Various Possible Improvements

[william-riley-land]

I've been setting up cal.com using Docker, and found some possible improvements that may be of use to the community:

• Improvements to build speed
• Some security hardening
• Simplify environment variable handling
• Skip need to run replacement script (this may not have been working as intended)
• Remove need for DOCKER_BUILDKIT=0 by moving DB migration to container start up
• Disable telemetry of various packages (you probably won't like this, which I understand, but I am compelled to suggest it for the pro-opt-in side of the debate :)

Of any use?

[krumware]

Lots of great things in here, thanks especially for the security hardening. Can you by chance re-add the database_password portion back to the .env?

I'll need to verify the changes for the database at build-time. That was required by the build process for doing inserts based on env config values for the plugins, and not required only for the migrations. Did you by chance check on that as well?

[ghost]

Thanks for taking a look. I think I addressed the two issues, let me know how it looks.

[ghost]

Here's what I think the main open questions are, in summary:

• [ ] Remove need for submodule
  • [x] Remove need to use the submodule during build
  • [ ] Remove submodule as trigger for GitHub action. I have a few ideas how this could be done, but it is probably better done by someone with access to test the GitHub actions (?)
• [ ] Remove need for buildX/database access during build
  • [x] Run migrations and seed app store at container start
  • [ ] Is the app store script idempotent? If so, fine to run every container start. Otherwise, need a check before running it. Or, run it manually with something like docker compose run calcom npx ts-node --transpile-only packages/prisma/seed-app-store.ts

[krumware]

Remove submodule as trigger for GitHub action. I have a few ideas how this could be done, but it is probably better done by someone with access to test the GitHub actions (?) - it's a remote action trigger, still necessary because the release is actually performed in the cal.com repo. Using the release as an arg should be fine, the way you have it. But another thought is this could be challenging for development workflow if folks still want to use a local directory with changes and not pull from remote every build. Is there a good solution to allow both?

I'm still working to get some confirmation on the changes that have allowed the removal of the build-time variable insertion.

[ghost]

That makes sense. This set up assumes that the user wants to take the Dockerfile and get the software running as quickly as possible, but there are other considerations around publishing the official image and supporting workflows with custom updates to the codebase. Are there any of the updates from this PR that seem ready to go (or close)? I can pull them out into a separate PR if you'd like.

To me it seems straightforward for a user to change the main ADD line to a different git URL or just ADD . if needed. (As an aside, why not just include the Dockerfile in the main repo? Of course cal.com probably has a good reason for setting it up in its own repo, but it seems like an area where the build/publish process could be simplified.)

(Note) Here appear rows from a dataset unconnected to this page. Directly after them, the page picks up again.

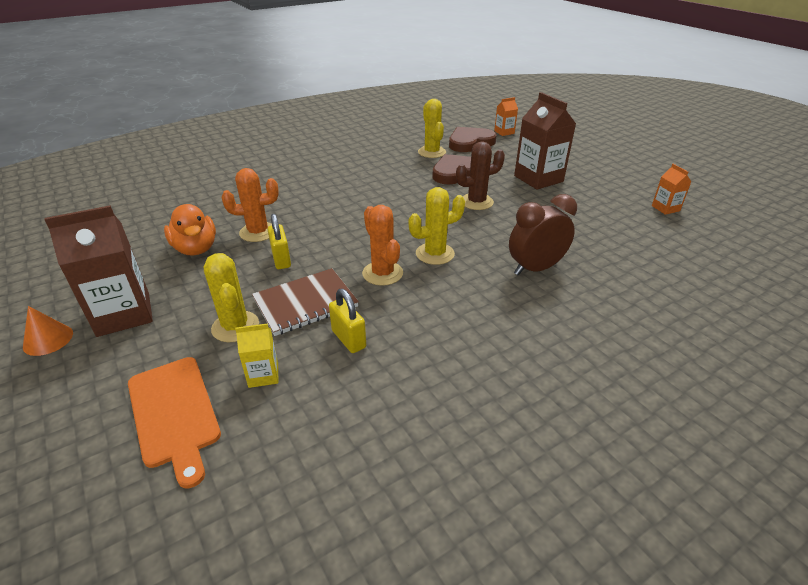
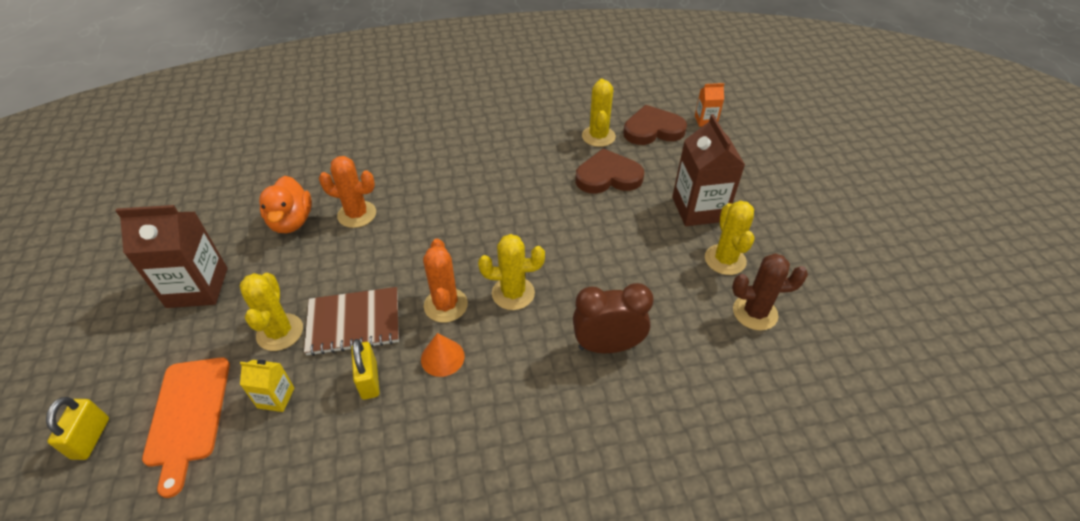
camera: 20 degrees right, 10 degrees up
(48, 339) = (129, 299): orange cone -> orange cone (442, 357)
(281, 259) = (360, 258): yellow padlock -> yellow padlock (91, 438)
(476, 202) = (603, 228): brown cactus -> brown cactus (755, 312)
(580, 202) = (725, 260): none -> yellow cactus
(665, 208) = (827, 298): orange carton -> none

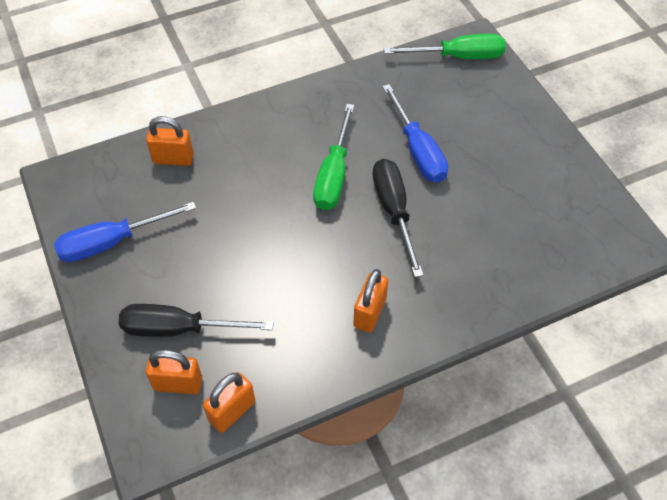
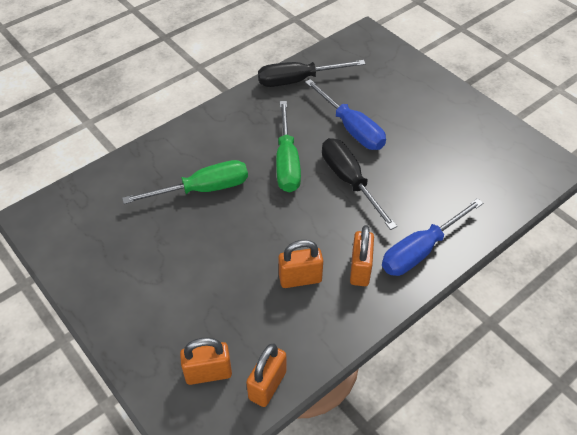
camera: 15 degrees left, 5 degrees down
(112, 242) = (103, 261): blue screwdriver -> blue screwdriver (421, 250)
(173, 159) = (138, 178): orange padlock -> orange padlock (300, 279)
(179, 329) = (193, 323): black screwdriver -> black screwdriver (298, 80)
(458, 57) = (357, 49): green screwdriver -> green screwdriver (203, 189)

Note that by default, using ADD with a git link does not pull from the repo every time, it is cached and only pulled when the tag (or commit SHA) has changed. Of course if that layer is deleted, for example by running docker system prune, the repo will be pulled again. The pull takes only a few seconds, which is a small fraction of the build time in my experience.

[ghost]

I've continued to work on this. I've made some updates and now I have it running with v4.0.7. I haven't pushed it here.

Is there any interest in any of the features in the PR? Zoom works fine; that's the only integration I am using though. Happy to run other tests if there is interest. Also happy to separate into smaller PRs, if the work is valuable to anyone else.